### PAGE EXTRACT
···
Is this a wet cured bacon, or a brine before then doing a dry cure? I've only done dry cure and the only ones I've brined have been for 24-48 hours, then you dry it and rub the cure on, and leave than for 7-14 days.

If it's a wet cure a I think, a week should be fine.
 
Is this a wet cured bacon, or a brine before then doing a dry cure? I've only done dry cure and the only ones I've brined have been for 24-48 hours, then you dry it and rub the cure on, and leave than for 7-14 days.

If it's a wet cure a I think, a week should be fine.

I used the method you used on https://www.homebrewtalk.com/showthread.php?t=384898 including the maple syrup. So just the salt,sugar,nitrate weighed out and rubbed on. Then I put 1/4 cup of syrup in the bag with it as well. So I'm assuming that means I used a dry cure method.
 
I used the method you used on https://www.homebrewtalk.com/showthread.php?t=384898 including the maple syrup. So just the salt,sugar,nitrate weighed out and rubbed on. Then I put 1/4 cup of syrup in the bag with it as well. So I'm assuming that means I used a dry cure method.

Gotcha. I do between a week or two. Usually it's about when I can smoke it. On my last batch I was going to smoke it the weekend my mom died, so I ended up re-vacuum bagging it and froze it for a couple weeks. Damn good batch.
···
### WHAT YOU WILL DO
- 1) In the bacon-curing discussion, how much maple syrup went into the bag with the meat?
- 2) Name every ingredient that the bacon-curing discussion says was weighed out and rubbed onto the meat.
- 3) Carry on the bacon-curing discussion past its final post.
The listing has nothing to do with the bacon-curing discussion.

### Recorded data
···
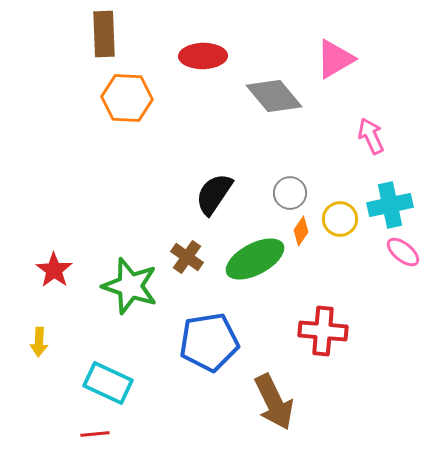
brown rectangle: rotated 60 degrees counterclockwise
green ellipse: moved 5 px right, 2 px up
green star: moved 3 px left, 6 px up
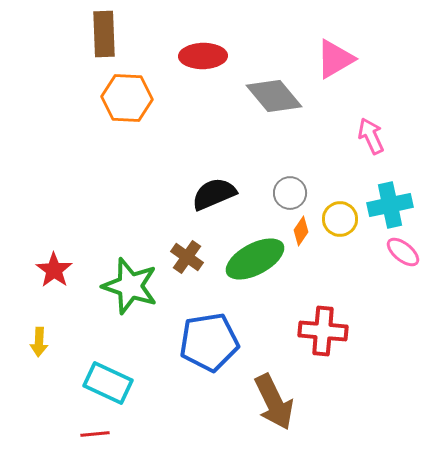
black semicircle: rotated 33 degrees clockwise
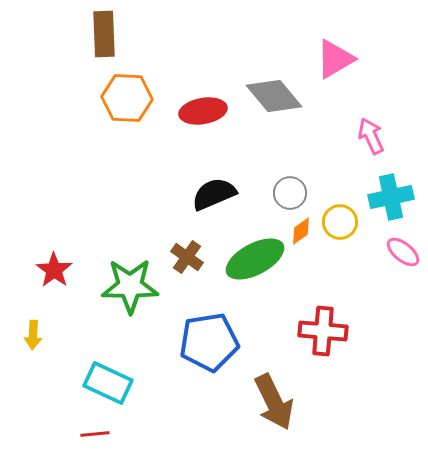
red ellipse: moved 55 px down; rotated 9 degrees counterclockwise
cyan cross: moved 1 px right, 8 px up
yellow circle: moved 3 px down
orange diamond: rotated 20 degrees clockwise
green star: rotated 18 degrees counterclockwise
yellow arrow: moved 6 px left, 7 px up
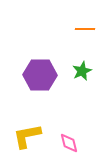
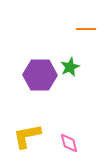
orange line: moved 1 px right
green star: moved 12 px left, 4 px up
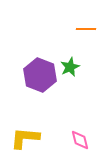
purple hexagon: rotated 20 degrees clockwise
yellow L-shape: moved 2 px left, 2 px down; rotated 16 degrees clockwise
pink diamond: moved 11 px right, 3 px up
···
### RESULTS FOR EACH TASK
- 1) 1/4 cup

- 2) Salt, sugar, nitrate

- 3)
 
Have you head better results cold smoking then finishing in the oven or just out right smoking it until it reaches safe internal temp
 
Have you head better results cold smoking then finishing in the oven or just out right smoking it until it reaches safe internal temp

Now that I live in a house with a yard and I can bbq and smoke, I prefer hot smoking.

I haven't got too far in that Spanish Charcuterie book but they talk about how when they cold smoke, they may smoke stuff for days.

Now that I have more options I can play around more, but for your first batch, if you can hot smoke outside, then do it.
 
I'm doing a hot smoke as I have the room and good smoker for it. Got another few hours in the smoker and then I'll start collecting the fat.